Wichita Eagle - March 13, 2011

 

Wichita — Describing Kansas art in generalities is difficult, even for the most esteemed art historians in the state. It shares geography — and some would say a general spirit. And it admittedly contains more than its fair share of stark landscapes interrupted by lonely barns. But otherwise, Kansas art has existed in many different forms over the state's 150 years of existence.

 

It's the bold and colorful landscapes created by Birger Sandzen, a Swedish-born Bethany College professor, in the early 1900s. It's the sweeping and dramatic John Steuart Curry murals that decorate the state Capitol in Topeka. It's Samuel P. Dinsmoor's limestone cabin guarded by surreal concrete sculptures in Lucas' famous Garden of Eden. It's the offbeat sculptures of Wichita-born Tom Otterness, whose sought-after work fills parks and city avenues across the world. It's the contemporary paintings and sculptures that draw crowds to art galleries around Wichita on the final Friday of every month. It's 150 years' worth of paintings, sculpture, glass, photographs, fiber and ceramics produced by artists whose talents might have made them stars had they been born in New York City.

 

"The art of the region and the state is much less monolithic than people think," said Bill North, senior curator at Kansas State University's Beach Museum of Art, which specializes in Kansas art. "There's a lot more to it than just barns."

Dataset items
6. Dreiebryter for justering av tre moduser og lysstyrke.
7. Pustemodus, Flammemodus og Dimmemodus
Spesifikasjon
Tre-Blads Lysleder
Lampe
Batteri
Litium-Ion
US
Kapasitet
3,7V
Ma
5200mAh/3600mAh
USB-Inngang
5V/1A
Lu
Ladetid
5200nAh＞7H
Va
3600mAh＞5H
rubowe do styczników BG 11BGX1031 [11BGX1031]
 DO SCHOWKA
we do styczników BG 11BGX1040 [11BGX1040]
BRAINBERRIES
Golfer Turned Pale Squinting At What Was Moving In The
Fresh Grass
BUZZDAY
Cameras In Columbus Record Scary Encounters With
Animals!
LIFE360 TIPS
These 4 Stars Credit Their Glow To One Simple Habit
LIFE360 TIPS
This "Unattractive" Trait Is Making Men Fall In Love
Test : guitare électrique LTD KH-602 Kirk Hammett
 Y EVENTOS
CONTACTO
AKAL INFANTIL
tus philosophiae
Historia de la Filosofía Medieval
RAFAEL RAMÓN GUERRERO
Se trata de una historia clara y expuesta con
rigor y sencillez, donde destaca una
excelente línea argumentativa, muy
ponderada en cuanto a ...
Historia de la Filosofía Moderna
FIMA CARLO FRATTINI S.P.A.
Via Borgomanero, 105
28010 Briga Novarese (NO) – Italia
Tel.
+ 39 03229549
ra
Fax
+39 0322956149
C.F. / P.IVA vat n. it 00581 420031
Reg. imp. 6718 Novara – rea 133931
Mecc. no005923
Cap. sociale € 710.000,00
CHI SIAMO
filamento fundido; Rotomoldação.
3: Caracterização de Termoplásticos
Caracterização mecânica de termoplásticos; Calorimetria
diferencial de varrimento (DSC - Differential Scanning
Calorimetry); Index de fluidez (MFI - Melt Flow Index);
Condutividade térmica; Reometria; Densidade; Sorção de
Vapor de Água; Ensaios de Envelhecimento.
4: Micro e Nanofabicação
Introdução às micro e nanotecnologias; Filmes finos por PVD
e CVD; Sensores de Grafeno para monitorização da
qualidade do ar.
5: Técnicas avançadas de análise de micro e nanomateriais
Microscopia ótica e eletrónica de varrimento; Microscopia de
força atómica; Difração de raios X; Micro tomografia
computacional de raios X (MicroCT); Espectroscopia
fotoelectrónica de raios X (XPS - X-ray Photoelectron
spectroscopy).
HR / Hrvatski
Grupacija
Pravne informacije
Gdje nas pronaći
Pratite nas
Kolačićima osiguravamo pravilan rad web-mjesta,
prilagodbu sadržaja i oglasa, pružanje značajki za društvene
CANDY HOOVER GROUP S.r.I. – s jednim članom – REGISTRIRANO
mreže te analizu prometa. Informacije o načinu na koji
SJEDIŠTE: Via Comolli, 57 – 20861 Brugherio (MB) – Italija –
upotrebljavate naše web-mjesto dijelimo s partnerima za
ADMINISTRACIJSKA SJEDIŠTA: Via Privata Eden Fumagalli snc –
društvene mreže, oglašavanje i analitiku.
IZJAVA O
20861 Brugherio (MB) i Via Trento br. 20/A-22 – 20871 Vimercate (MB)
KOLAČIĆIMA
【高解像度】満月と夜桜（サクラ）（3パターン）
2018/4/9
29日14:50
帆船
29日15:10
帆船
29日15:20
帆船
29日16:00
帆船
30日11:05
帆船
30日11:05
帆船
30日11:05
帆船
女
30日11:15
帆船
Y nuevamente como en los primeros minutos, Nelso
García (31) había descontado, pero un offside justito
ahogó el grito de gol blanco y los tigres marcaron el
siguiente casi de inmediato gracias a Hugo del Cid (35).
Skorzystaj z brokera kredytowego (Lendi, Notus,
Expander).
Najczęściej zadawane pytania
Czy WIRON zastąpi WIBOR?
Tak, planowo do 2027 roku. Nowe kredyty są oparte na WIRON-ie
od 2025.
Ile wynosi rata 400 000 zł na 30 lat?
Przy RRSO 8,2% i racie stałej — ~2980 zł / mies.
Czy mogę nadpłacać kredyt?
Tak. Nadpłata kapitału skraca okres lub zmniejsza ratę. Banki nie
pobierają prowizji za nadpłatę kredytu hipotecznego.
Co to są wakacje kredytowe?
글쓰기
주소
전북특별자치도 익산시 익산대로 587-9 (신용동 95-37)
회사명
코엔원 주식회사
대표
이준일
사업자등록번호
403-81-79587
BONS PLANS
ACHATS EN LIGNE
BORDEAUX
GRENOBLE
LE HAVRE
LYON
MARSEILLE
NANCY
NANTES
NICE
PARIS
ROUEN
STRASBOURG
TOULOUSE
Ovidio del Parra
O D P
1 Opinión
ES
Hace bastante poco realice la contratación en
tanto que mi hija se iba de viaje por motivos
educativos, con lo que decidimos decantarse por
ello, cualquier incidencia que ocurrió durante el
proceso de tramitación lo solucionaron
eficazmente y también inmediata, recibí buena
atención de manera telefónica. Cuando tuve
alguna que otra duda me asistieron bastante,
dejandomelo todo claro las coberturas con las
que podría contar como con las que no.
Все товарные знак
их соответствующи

Instructions to follow:
Answer these questions from the Kansas art article:
1. Where are the John Steuart Curry murals?
2. What position does Bill North hold?
3. When do contemporary works draw crowds to galleries around Wichita?
You won't need the dataset items for this.

Problem solution:
1. In the state Capitol in Topeka.
2. Senior curator at Kansas State University's Beach Museum of Art.
3. On the final Friday of every month.